Catherine Holm fruit bowl, your cracker jar

with one stale oatcake left inside,

the little teapot and his Leica binoculars.

But I think you would get bored up there.

I will break off now where normally

I’d say I trust you are well, and 

wish you all the best for the coming year.

   

 

Curlew

 

In Wales they used to fear my call

like the sight of a magpie

or the sound of an afternoon cock crow.

 

I can’t imagine why they call me gylfinir

there, for it sounds nothing like

the noise I make, cur-lee.

 

Now they dread the thought

of my demise, rejoice

at my return to the Yorkshire Dales.

 

Some think my name means running, 

which I never do at all. My beak

catches worms as chopsticks do noodles,

 

or a pair of tweezers pulls out

an unwanted hair, which when closed

it could be said to resemble.  Curved.

 

 

Language and Music

 

It’s no surprise that I recognise it 

whenever I hear it spoken

like I did that Boxing Day 

at M&S in Bath, though I hadn’t 

heard it for years, and couldn’t 

pick out a word - diolch, diawn,

and not at that time of day nostar.

 

My dad thought it was Polish

but I knew it to be Welsh,

for I used to listen to it spoken

every day in the shops, on the bus,

in Sospan Fach. But it’s a mystery to me

how just recently, whenever Monteverdi

comes on the radio unannounced

           

or I tune in half way through,

somehow I guess it is him 

and guess right as I learn

when the music ends

or from the text on the screen

or by saying to my phone

What’s this song? 

 

The only tune I know is Pur Ti Miro, 

perhaps not in fact written by him.

He’s on none of my CDs 

or old tapes. With other composers

I often guess wrong.

What does this reveal about me

except how long I've listened to Radio 3?
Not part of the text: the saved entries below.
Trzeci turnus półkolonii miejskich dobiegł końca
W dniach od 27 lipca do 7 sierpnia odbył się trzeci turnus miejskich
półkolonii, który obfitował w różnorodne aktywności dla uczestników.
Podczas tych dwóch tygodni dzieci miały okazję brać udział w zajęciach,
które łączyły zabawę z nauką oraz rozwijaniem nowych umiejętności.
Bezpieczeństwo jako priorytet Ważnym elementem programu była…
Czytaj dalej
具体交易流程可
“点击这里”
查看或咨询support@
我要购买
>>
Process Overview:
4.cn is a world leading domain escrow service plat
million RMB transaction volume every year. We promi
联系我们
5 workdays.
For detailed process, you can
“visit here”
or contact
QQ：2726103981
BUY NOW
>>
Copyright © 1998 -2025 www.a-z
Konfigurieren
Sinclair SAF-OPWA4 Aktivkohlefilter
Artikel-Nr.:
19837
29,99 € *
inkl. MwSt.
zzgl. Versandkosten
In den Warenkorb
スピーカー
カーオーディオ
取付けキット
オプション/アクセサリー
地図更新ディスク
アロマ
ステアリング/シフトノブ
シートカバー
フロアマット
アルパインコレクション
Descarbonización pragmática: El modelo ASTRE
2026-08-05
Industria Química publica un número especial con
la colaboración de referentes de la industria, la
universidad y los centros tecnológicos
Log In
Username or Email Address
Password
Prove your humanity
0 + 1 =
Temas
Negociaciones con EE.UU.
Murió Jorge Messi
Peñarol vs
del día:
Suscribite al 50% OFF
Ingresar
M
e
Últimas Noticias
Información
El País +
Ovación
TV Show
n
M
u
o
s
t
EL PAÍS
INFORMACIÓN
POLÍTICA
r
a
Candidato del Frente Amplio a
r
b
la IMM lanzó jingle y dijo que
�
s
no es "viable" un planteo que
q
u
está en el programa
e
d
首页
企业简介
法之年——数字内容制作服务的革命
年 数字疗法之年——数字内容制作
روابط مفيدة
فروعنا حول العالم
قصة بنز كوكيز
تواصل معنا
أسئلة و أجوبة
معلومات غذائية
Peter J Donnelly lives in York where he works as a hospital secretary.  He has degrees in English Literature and Creative Writing from Lampeter University. 

He has been published in various magazines and anthologies including Atrium,  Fragmented Voices,  Obsessed with Pipework,  Black Nore Review,  High Window,  One Hand Clapping and Ink Sweat and Tears. 

He was a runner up in the Buzzwords open poetry competition and the Ripon Poetry Festival competition. 

His chapbook 'The Second of August' has recently been published by Alien Buddha Press.